Spotlight on treatments: Family therapy

Spotlight on treatments: Family therapy

Most adolescents live with their families, so their home life plays a large role in the way they behave and interact with the world. When adolescents become substance abusers, clinicians often work with the addict’s family to ensure that they provide a safe, nurturing environment that will guide the teen into making positive life choices.

Family therapy has proven extremely effective as an outpatient drug addiction therapy (National Institute on Drug Abuse). When providing family therapy, clinicians can use any number of different counseling models. Some of the most effective include the following:

Brief Strategic Family Therapy (BSFT)

This type of therapy focuses on family interactions to help patients with behavioral and mental health problems remain on the path to recovery. BFST counselors observe the family’s interactions and establish a relationship with each member. During this time, the counselor identifies negative behaviors or patterns that might be causing problems for each member of the family. Then the counselor begins to introduce solutions to improve family behaviors and provide a more nurturing environment overall.

The counselor typically visits the family spread across 12 to 16 sessions. At the end of treatment, the addict will have a more structured and supportive family life, which will give him or her a better chance at remaining sober.

Family Behavior Therapy (FBT)

FBT uses positive and negative reinforcement to help addicts and their family members improve the home dynamic. The addict and at least one parent participate in two proven behavioral therapies during the treatment. The first is behavioral contracting, in which the participants receive rewards and sanctions for certain behaviors that have either a positive or negative influence. The rules are usually written out and signed by the participants to signify their agreement. The second therapy is contingency management, in which the participants receive voucher-based rewards for meeting therapy goals. The rewards typically increase as therapy progresses to prove added incentive to continue through the process.

By encouraging positive behaviors, the therapies help addicts and their families improve their relationships and create a healthier environment for the addict.

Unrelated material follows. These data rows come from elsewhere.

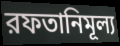
রফতানিমূল্য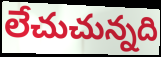
లేచుచున్నది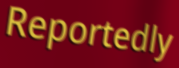
Reportedly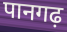
पानगढ़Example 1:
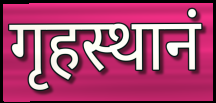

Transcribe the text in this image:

गृहस्थानं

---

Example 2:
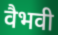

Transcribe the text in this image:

वैभवी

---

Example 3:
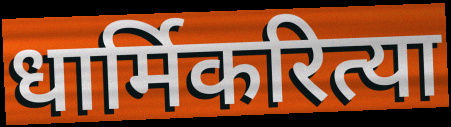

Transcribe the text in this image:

धार्मिकरित्या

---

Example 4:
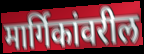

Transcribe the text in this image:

मार्गिकांवरील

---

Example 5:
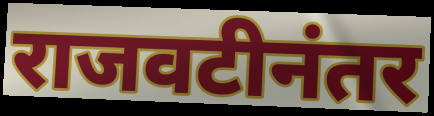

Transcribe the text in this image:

राजवटीनंतरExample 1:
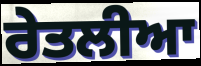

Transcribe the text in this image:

ਰੇਤਲੀਆ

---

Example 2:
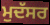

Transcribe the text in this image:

ਮੁਦੱਸਰ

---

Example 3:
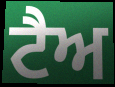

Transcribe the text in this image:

ਟੈਅ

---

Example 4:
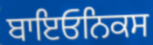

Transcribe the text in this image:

ਬਾਇਓਨਿਕਸ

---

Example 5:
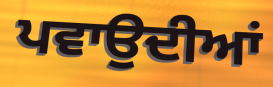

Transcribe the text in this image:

ਪਵਾਉਦੀਆਂ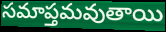
సమాప్తమవుతాయి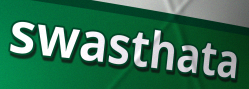
swasthata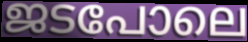
ജടപോലെ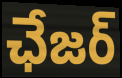
ఛేజర్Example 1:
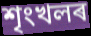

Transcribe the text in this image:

শৃংখলৰ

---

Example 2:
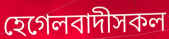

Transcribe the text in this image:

হেগেলবাদীসকল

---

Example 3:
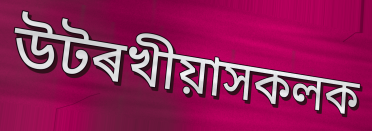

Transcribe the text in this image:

উটৰখীয়াসকলক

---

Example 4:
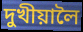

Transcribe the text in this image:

দুখীয়ালৈ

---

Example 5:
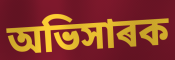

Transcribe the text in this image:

অভিসাৰক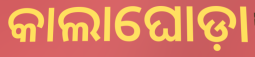
କାଲାଘୋଡ଼ା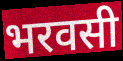
भरवसी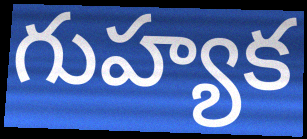
గుహ్యక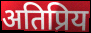
अतिप्रियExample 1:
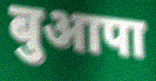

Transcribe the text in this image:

बुआपा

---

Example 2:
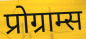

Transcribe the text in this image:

प्रोग्राम्स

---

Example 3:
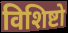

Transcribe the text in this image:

विशिष्टो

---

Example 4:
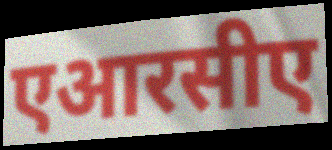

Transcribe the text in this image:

एआरसीए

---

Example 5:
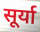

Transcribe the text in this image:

सूर्या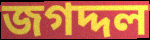
জগদ্দল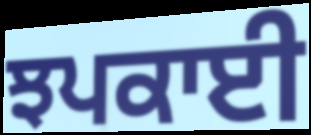
ਝਪਕਾਈ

Multidimensional Family Therapy (MDFT)

MDFT addresses both family and community interaction. As such, meetings are often held outside of the home, such as in schools or other community settings. It is often used for addicts who also have conduct disorders and may have had brushes with the law. Treatment aims to increase cooperation between the family and members of the community, such as teachers, law enforcement and neighbors, to help the addict integrate back into the community. These (and some other) therapies can help families of addicts give their loved ones the help they need to achieve a real and lasting recovery.